(Materials provided Opens)

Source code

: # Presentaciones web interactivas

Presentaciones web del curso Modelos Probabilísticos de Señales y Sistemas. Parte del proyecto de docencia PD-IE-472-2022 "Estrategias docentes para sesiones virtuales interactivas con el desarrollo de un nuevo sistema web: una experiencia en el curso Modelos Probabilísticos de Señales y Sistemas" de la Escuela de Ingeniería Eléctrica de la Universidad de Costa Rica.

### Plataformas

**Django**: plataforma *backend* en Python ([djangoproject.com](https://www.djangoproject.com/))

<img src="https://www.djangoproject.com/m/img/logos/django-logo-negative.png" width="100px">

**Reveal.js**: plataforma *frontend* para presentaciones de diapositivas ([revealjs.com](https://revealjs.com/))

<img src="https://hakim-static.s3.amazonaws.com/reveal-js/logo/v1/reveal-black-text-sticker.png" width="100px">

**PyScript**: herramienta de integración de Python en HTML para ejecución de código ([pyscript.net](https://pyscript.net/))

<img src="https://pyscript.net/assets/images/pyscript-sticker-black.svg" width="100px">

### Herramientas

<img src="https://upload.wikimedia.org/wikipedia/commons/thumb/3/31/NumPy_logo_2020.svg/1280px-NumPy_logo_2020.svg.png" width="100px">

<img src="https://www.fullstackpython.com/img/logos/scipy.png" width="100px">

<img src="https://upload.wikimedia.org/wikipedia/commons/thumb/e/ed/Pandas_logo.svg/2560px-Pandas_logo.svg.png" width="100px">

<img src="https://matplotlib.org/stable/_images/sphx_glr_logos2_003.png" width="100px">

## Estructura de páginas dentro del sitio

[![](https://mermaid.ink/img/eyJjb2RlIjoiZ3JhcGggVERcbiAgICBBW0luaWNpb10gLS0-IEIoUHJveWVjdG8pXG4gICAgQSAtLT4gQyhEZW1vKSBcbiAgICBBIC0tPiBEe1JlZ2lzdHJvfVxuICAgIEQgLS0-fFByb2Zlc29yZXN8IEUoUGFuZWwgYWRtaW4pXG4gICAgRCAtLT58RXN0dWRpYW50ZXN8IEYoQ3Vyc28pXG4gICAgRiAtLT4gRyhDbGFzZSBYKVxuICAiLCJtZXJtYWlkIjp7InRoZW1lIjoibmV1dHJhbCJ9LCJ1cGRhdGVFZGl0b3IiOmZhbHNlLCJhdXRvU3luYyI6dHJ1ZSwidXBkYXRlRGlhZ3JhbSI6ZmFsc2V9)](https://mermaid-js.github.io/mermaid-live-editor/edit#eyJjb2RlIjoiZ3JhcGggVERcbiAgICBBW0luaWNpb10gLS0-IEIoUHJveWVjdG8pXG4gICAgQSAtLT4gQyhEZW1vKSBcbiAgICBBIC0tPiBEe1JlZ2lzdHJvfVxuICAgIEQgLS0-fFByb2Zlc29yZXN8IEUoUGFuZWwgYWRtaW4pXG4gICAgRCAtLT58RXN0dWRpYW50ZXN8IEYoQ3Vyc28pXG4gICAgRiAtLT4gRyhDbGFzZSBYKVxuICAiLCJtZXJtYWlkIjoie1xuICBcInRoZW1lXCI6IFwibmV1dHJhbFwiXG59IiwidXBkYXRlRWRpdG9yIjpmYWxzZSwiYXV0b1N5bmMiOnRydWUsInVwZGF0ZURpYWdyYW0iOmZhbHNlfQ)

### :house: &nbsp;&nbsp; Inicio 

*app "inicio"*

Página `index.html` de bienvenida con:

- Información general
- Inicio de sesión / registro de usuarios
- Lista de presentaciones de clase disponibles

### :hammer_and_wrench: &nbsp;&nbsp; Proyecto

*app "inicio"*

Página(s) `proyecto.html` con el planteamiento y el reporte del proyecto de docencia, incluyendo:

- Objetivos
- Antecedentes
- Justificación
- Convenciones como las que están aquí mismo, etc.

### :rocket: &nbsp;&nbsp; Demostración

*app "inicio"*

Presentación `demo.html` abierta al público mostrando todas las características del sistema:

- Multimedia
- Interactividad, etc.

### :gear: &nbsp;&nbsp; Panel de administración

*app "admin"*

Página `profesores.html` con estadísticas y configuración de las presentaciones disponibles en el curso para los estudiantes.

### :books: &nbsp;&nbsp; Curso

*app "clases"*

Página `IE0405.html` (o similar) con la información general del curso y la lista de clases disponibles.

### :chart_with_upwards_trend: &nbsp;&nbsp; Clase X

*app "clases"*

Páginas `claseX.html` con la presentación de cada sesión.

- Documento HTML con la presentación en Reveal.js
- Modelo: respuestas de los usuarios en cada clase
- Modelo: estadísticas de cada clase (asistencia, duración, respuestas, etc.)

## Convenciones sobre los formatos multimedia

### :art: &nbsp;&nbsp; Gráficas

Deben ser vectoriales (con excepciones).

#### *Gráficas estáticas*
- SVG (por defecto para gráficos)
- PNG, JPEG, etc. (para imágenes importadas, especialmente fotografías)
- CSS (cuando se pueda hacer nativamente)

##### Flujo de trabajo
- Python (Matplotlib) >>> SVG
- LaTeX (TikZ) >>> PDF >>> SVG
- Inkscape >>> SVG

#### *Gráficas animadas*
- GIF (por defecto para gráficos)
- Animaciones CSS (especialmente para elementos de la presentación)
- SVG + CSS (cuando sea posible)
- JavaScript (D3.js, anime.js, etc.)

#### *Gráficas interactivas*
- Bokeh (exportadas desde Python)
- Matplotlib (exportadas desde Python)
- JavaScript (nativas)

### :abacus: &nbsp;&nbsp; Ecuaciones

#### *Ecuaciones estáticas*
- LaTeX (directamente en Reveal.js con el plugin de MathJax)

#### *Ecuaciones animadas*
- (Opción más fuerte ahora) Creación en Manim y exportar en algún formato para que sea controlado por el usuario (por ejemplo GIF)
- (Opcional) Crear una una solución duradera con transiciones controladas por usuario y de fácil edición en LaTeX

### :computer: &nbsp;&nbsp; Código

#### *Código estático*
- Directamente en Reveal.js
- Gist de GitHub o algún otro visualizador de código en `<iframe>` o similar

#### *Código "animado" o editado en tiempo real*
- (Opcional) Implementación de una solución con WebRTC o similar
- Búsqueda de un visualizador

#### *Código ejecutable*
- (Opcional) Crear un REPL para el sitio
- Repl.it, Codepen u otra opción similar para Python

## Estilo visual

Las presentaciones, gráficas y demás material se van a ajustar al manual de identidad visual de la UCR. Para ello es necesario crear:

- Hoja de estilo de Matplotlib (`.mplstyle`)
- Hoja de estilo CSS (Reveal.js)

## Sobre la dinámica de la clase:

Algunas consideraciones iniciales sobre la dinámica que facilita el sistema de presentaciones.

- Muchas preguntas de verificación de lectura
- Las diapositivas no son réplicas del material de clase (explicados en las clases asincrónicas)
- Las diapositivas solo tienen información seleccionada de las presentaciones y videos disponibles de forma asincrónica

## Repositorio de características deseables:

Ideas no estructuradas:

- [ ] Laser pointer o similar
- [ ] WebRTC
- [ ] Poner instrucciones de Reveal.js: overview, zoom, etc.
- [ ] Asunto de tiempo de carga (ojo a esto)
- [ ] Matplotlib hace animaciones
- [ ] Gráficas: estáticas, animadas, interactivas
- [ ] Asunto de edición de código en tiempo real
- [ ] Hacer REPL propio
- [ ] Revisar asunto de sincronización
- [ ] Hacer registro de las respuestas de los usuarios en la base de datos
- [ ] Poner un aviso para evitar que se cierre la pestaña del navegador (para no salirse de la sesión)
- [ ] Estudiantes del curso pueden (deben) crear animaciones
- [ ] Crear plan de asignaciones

(Materials provided Closes)

**Your objective**
Give back the material above without altering a single word.

**Response to this exercise**
Source code

: # Presentaciones web interactivas

Presentaciones web del curso Modelos Probabilísticos de Señales y Sistemas. Parte del proyecto de docencia PD-IE-472-2022 "Estrategias docentes para sesiones virtuales interactivas con el desarrollo de un nuevo sistema web: una experiencia en el curso Modelos Probabilísticos de Señales y Sistemas" de la Escuela de Ingeniería Eléctrica de la Universidad de Costa Rica.

### Plataformas

**Django**: plataforma *backend* en Python ([djangoproject.com](https://www.djangoproject.com/))

<img src="https://www.djangoproject.com/m/img/logos/django-logo-negative.png" width="100px">

**Reveal.js**: plataforma *frontend* para presentaciones de diapositivas ([revealjs.com](https://revealjs.com/))

<img src="https://hakim-static.s3.amazonaws.com/reveal-js/logo/v1/reveal-black-text-sticker.png" width="100px">

**PyScript**: herramienta de integración de Python en HTML para ejecución de código ([pyscript.net](https://pyscript.net/))

<img src="https://pyscript.net/assets/images/pyscript-sticker-black.svg" width="100px">

### Herramientas

<img src="https://upload.wikimedia.org/wikipedia/commons/thumb/3/31/NumPy_logo_2020.svg/1280px-NumPy_logo_2020.svg.png" width="100px">

<img src="https://www.fullstackpython.com/img/logos/scipy.png" width="100px">

<img src="https://upload.wikimedia.org/wikipedia/commons/thumb/e/ed/Pandas_logo.svg/2560px-Pandas_logo.svg.png" width="100px">

<img src="https://matplotlib.org/stable/_images/sphx_glr_logos2_003.png" width="100px">

## Estructura de páginas dentro del sitio

[![](https://mermaid.ink/img/eyJjb2RlIjoiZ3JhcGggVERcbiAgICBBW0luaWNpb10gLS0-IEIoUHJveWVjdG8pXG4gICAgQSAtLT4gQyhEZW1vKSBcbiAgICBBIC0tPiBEe1JlZ2lzdHJvfVxuICAgIEQgLS0-fFByb2Zlc29yZXN8IEUoUGFuZWwgYWRtaW4pXG4gICAgRCAtLT58RXN0dWRpYW50ZXN8IEYoQ3Vyc28pXG4gICAgRiAtLT4gRyhDbGFzZSBYKVxuICAiLCJtZXJtYWlkIjp7InRoZW1lIjoibmV1dHJhbCJ9LCJ1cGRhdGVFZGl0b3IiOmZhbHNlLCJhdXRvU3luYyI6dHJ1ZSwidXBkYXRlRGlhZ3JhbSI6ZmFsc2V9)](https://mermaid-js.github.io/mermaid-live-editor/edit#eyJjb2RlIjoiZ3JhcGggVERcbiAgICBBW0luaWNpb10gLS0-IEIoUHJveWVjdG8pXG4gICAgQSAtLT4gQyhEZW1vKSBcbiAgICBBIC0tPiBEe1JlZ2lzdHJvfVxuICAgIEQgLS0-fFByb2Zlc29yZXN8IEUoUGFuZWwgYWRtaW4pXG4gICAgRCAtLT58RXN0dWRpYW50ZXN8IEYoQ3Vyc28pXG4gICAgRiAtLT4gRyhDbGFzZSBYKVxuICAiLCJtZXJtYWlkIjoie1xuICBcInRoZW1lXCI6IFwibmV1dHJhbFwiXG59IiwidXBkYXRlRWRpdG9yIjpmYWxzZSwiYXV0b1N5bmMiOnRydWUsInVwZGF0ZURpYWdyYW0iOmZhbHNlfQ)

### :house: &nbsp;&nbsp; Inicio 

*app "inicio"*

Página `index.html` de bienvenida con:

- Información general
- Inicio de sesión / registro de usuarios
- Lista de presentaciones de clase disponibles

### :hammer_and_wrench: &nbsp;&nbsp; Proyecto

*app "inicio"*

Página(s) `proyecto.html` con el planteamiento y el reporte del proyecto de docencia, incluyendo:

- Objetivos
- Antecedentes
- Justificación
- Convenciones como las que están aquí mismo, etc.

### :rocket: &nbsp;&nbsp; Demostración

*app "inicio"*

Presentación `demo.html` abierta al público mostrando todas las características del sistema:

- Multimedia
- Interactividad, etc.

### :gear: &nbsp;&nbsp; Panel de administración

*app "admin"*

Página `profesores.html` con estadísticas y configuración de las presentaciones disponibles en el curso para los estudiantes.

### :books: &nbsp;&nbsp; Curso

*app "clases"*

Página `IE0405.html` (o similar) con la información general del curso y la lista de clases disponibles.

### :chart_with_upwards_trend: &nbsp;&nbsp; Clase X

*app "clases"*

Páginas `claseX.html` con la presentación de cada sesión.

- Documento HTML con la presentación en Reveal.js
- Modelo: respuestas de los usuarios en cada clase
- Modelo: estadísticas de cada clase (asistencia, duración, respuestas, etc.)

## Convenciones sobre los formatos multimedia

### :art: &nbsp;&nbsp; Gráficas

Deben ser vectoriales (con excepciones).

#### *Gráficas estáticas*
- SVG (por defecto para gráficos)
- PNG, JPEG, etc. (para imágenes importadas, especialmente fotografías)
- CSS (cuando se pueda hacer nativamente)

##### Flujo de trabajo
- Python (Matplotlib) >>> SVG
- LaTeX (TikZ) >>> PDF >>> SVG
- Inkscape >>> SVG

#### *Gráficas animadas*
- GIF (por defecto para gráficos)
- Animaciones CSS (especialmente para elementos de la presentación)
- SVG + CSS (cuando sea posible)
- JavaScript (D3.js, anime.js, etc.)

#### *Gráficas interactivas*
- Bokeh (exportadas desde Python)
- Matplotlib (exportadas desde Python)
- JavaScript (nativas)

### :abacus: &nbsp;&nbsp; Ecuaciones

#### *Ecuaciones estáticas*
- LaTeX (directamente en Reveal.js con el plugin de MathJax)

#### *Ecuaciones animadas*
- (Opción más fuerte ahora) Creación en Manim y exportar en algún formato para que sea controlado por el usuario (por ejemplo GIF)
- (Opcional) Crear una una solución duradera con transiciones controladas por usuario y de fácil edición en LaTeX

### :computer: &nbsp;&nbsp; Código

#### *Código estático*
- Directamente en Reveal.js
- Gist de GitHub o algún otro visualizador de código en `<iframe>` o similar

#### *Código "animado" o editado en tiempo real*
- (Opcional) Implementación de una solución con WebRTC o similar
- Búsqueda de un visualizador

#### *Código ejecutable*
- (Opcional) Crear un REPL para el sitio
- Repl.it, Codepen u otra opción similar para Python

## Estilo visual

Las presentaciones, gráficas y demás material se van a ajustar al manual de identidad visual de la UCR. Para ello es necesario crear:

- Hoja de estilo de Matplotlib (`.mplstyle`)
- Hoja de estilo CSS (Reveal.js)

## Sobre la dinámica de la clase:

Algunas consideraciones iniciales sobre la dinámica que facilita el sistema de presentaciones.

- Muchas preguntas de verificación de lectura
- Las diapositivas no son réplicas del material de clase (explicados en las clases asincrónicas)
- Las diapositivas solo tienen información seleccionada de las presentaciones y videos disponibles de forma asincrónica

## Repositorio de características deseables:

Ideas no estructuradas:

- [ ] Laser pointer o similar
- [ ] WebRTC
- [ ] Poner instrucciones de Reveal.js: overview, zoom, etc.
- [ ] Asunto de tiempo de carga (ojo a esto)
- [ ] Matplotlib hace animaciones
- [ ] Gráficas: estáticas, animadas, interactivas
- [ ] Asunto de edición de código en tiempo real
- [ ] Hacer REPL propio
- [ ] Revisar asunto de sincronización
- [ ] Hacer registro de las respuestas de los usuarios en la base de datos
- [ ] Poner un aviso para evitar que se cierre la pestaña del navegador (para no salirse de la sesión)
- [ ] Estudiantes del curso pueden (deben) crear animaciones
- [ ] Crear plan de asignaciones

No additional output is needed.